OTTAWA — The Canadian economy grew at an annual rate of 5.6 per cent in the first quarter of the year before falling back in April, leaving experts looking forward to summer and hopes for household spending to ignite a sharp rebound.
Part of the optimism comes from the billions in savings Canadians are sitting on that have grown through the pandemic as consumers had fewer options to spend their extra cash and government aid put a financial floor under hard-hit households.
The savings rate rose to 13.1 per cent from the 11.9 per cent recorded in the final quarter of 2020, marking four straight quarters where the rate was in double digits, and more than double the 5.1 per cent recorded in the first quarter of 2020.
Generally, higher income households had higher savings than lower income households. Overall, households added another $47 billion in savings in the first quarter to the over $200 billion added in 2020, RBC senior economist Nathan Janzen said.

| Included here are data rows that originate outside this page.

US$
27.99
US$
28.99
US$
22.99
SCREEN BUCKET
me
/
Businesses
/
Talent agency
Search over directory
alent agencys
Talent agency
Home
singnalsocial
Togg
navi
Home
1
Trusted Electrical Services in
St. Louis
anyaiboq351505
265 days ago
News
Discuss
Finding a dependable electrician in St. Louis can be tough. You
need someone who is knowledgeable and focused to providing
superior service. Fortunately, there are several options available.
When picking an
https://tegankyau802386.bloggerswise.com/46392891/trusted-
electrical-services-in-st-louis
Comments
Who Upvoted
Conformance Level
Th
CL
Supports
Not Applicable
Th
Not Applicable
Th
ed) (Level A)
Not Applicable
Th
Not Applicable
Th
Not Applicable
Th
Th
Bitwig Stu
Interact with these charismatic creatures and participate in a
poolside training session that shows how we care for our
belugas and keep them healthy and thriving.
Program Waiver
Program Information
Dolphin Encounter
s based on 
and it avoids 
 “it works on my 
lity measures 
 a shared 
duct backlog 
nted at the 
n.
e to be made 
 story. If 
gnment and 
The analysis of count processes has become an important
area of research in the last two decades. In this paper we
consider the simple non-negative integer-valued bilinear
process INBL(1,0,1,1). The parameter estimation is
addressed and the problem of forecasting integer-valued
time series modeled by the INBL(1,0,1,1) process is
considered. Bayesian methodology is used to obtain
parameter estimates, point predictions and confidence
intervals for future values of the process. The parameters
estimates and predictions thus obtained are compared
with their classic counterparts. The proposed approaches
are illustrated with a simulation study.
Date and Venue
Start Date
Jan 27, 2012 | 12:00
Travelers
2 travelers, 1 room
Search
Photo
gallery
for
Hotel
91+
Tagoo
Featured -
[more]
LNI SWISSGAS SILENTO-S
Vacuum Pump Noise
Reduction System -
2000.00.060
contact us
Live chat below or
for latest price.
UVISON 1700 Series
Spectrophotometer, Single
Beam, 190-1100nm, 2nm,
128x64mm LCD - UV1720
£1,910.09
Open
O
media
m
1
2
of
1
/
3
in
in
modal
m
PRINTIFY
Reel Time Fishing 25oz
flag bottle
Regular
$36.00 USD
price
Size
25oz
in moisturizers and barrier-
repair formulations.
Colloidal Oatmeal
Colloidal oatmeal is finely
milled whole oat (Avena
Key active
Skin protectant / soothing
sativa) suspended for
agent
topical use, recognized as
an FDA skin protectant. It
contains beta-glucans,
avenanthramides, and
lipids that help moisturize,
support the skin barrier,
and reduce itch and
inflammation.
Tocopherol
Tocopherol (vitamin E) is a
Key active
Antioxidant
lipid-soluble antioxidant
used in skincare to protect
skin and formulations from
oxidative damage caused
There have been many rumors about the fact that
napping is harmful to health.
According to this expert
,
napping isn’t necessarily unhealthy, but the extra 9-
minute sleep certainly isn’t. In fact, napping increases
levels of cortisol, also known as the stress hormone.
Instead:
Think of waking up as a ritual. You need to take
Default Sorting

In an interview, he said the figures on savings and increases in disposable income, which Statistics Canada noted rose by $32.3 billion over the first quarter, suggest consumer spending could quickly recover when restrictions ease.
"That's probably not so much of a May story, but we could start to see early stages of that recovery in June," Janzen said.
"Then certainly over the summer as vaccination rates, presumably, will have ramped up significantly, you could see more spending going back to more normal levels, or above, and not just for goods, but also for those high-contact services that have been essentially unavailable for purchase for most of the last year."
The growth for the first three months of the year was better than the contraction first forecast months ago, but still represented a slowdown from the 9.6 per cent pace seen over the last three months of 2020.
Statistics Canada said Tuesday that the quarter ended with an increase of 1.1 per cent in real gross domestic product in March, following the 0.4 per cent registered in February, bringing overall economic activity one per cent below the levels seen pre-pandemic in February 2020.
Helping the economy through the first quarter were looser public health restrictions that allowed households to spend more on goods and services, including on home building and renovations as residential investment grew at an annual rate of 43 per cent in the quarter.
Construction expanded for the third consecutive quarter, driven by construction of single-family homes and renovations as Canadians looked to improve their houses or find a larger space.
But containment measures imposed in April appeared to trip up months of gains as Statistics Canada estimated a drop in economic output of 0.8 per cent for April, which would be the first decline since the drop in April 2020 during the first wave of the pandemic.
TD senior economist Sri Thanabalasingam wrote that with many restrictions still in place through May, the economy likely didn't fare much better in the second month of the second quarter.
Statistics Canada said the GDP decline in April would leave overall economic activity about two per cent below pre-pandemic levels in February 2020.
However investors already seem to be looking past the rest of the second quarter, noted CIBC chief economist Avery Shenfeld, hoping vaccinations will pave the way for stronger growth in the second half of the year.
BMO chief economist Douglas Porter said Tuesday the GDP numbers have been as much a health report as an economic report.
"The good news is we're seeing pretty clear signs that we're well past the peak of the third wave now and things are poised to start opening again," Porter said.
"Hopefully, this one will last longer — hopefully permanently — and we do look forward to a pretty solid comeback by the Canadian economy in June and through the summer."